> _Provided text_

········

Vice Mayor of Malolos
- In office June 30, 1980 – June 30, 1986
- Mayor: Purificacion Reyes

Personal details
- Born: Danilo Albania Domingo December 24, 1951 (age 74) Malolos, Bulacan, Philippines
- Party: NUP (2021–present)
- Other political affiliations: UNA (2012–2021) Liberal (2009–2012) KAMPI (2007–2009) Lakas (2004–2007) LDP (2001–2004)
- Spouse: Aurora Domingo
- Education: University of the Philippines College of Law (LL.B.)
- Occupation: Politician
- Profession: Lawyer

= Danny Domingo =

Filipino politician

Danilo Albania Domingo (born December 24, 1951), also known as Danny DAD, is a Filipino lawyer and politician serving as the representative of Bulacan's 1st congressional district since 2022. He previously served multiple terms as mayor of Malolos.

== Early life and education ==
Domingo was born on December 24, 1951 in Malolos, Bulacan to Fernando Domingo Sr., who worked for Meralco, and Placida Albania, a vendor at the Malolos Public Market.

········

> _Stored data_
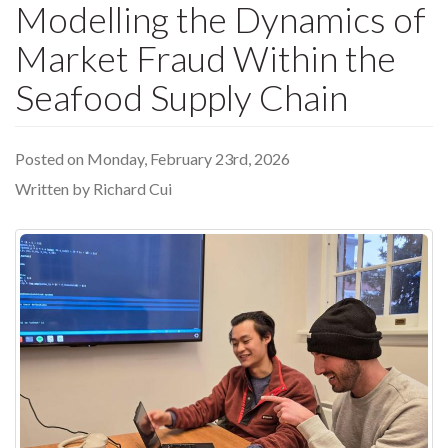
Modelling the Dynamics of
Market Fraud Within the
Seafood Supply Chain
Posted on Monday, February 23rd, 2026
Written by Richard Cui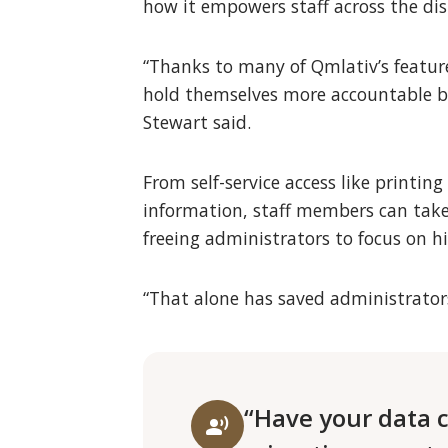
how it empowers staff across the dist
“Thanks to many of Qmlativ’s featur
hold themselves more accountable bo
Stewart said.
From self-service access like printi
information, staff members can take
freeing administrators to focus on hi
“That alone has saved administrators
“Have your data c
record_voice_over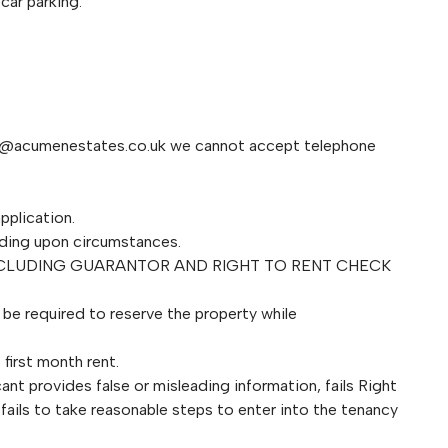
car parking.
s@acumenestates.co.uk
we cannot accept telephone
pplication.
ding upon circumstances.
NCLUDING GUARANTOR AND RIGHT TO RENT CHECK
l be required to reserve the property while
first month rent.
ant provides false or misleading information, fails Right
fails to take reasonable steps to enter into the tenancy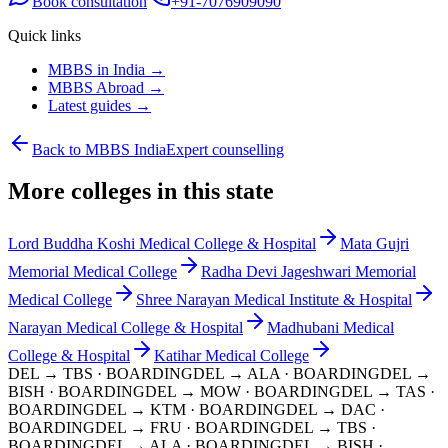
Book consultation
+91-7076909090
Quick links
MBBS in India →
MBBS Abroad →
Latest guides →
Back to MBBS India
Expert counselling
More colleges in this state
Lord Buddha Koshi Medical College & Hospital
Mata Gujri
Memorial Medical College
Radha Devi Jageshwari Memorial
Medical College
Shree Narayan Medical Institute & Hospital
Narayan Medical College & Hospital
Madhubani Medical
College & Hospital
Katihar Medical College
DEL → TBS
· BOARDING
DEL → ALA
· BOARDING
DEL →
BISH
· BOARDING
DEL → MOW
· BOARDING
DEL → TAS
·
BOARDING
DEL → KTM
· BOARDING
DEL → DAC
·
BOARDING
DEL → FRU
· BOARDING
DEL → TBS
·
BOARDING
DEL → ALA
· BOARDING
DEL → BISH
·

········

> _Problem set_
1. Answer these questions from the article on Danny Domingo:
(a) Who was mayor of Malolos while Domingo was vice mayor?
(b) Which congressional district has Domingo represented since 2022?
(c) What work did Domingo's mother, Placida Albania, do?
2. Recast the paragraph beginning "Danilo Albania Domingo (born December 24, 1951)" from the Danny Domingo article as a short bulleted list.
3. Return the portion of the Danny Domingo article from "Personal details" to "mayor of Malolos.", copied word for word.
The stored data lines have no role in what is asked here.

> _Solutions to the exercise_
1.
(a) Purificacion Reyes
(b) Bulacan's 1st congressional district
(c) She was a vendor at the Malolos Public Market.

2.
- Full name: Danilo Albania Domingo, also known as Danny DAD
- Born: December 24, 1951
- Filipino lawyer and politician
- Representative of Bulacan's 1st congressional district since 2022
- Formerly served multiple terms as mayor of Malolos

3.
Personal details
- Born: Danilo Albania Domingo December 24, 1951 (age 74) Malolos, Bulacan, Philippines
- Party: NUP (2021–present)
- Other political affiliations: UNA (2012–2021) Liberal (2009–2012) KAMPI (2007–2009) Lakas (2004–2007) LDP (2001–2004)
- Spouse: Aurora Domingo
- Education: University of the Philippines College of Law (LL.B.)
- Occupation: Politician
- Profession: Lawyer

= Danny Domingo =

Filipino politician

Danilo Albania Domingo (born December 24, 1951), also known as Danny DAD, is a Filipino lawyer and politician serving as the representative of Bulacan's 1st congressional district since 2022. He previously served multiple terms as mayor of Malolos.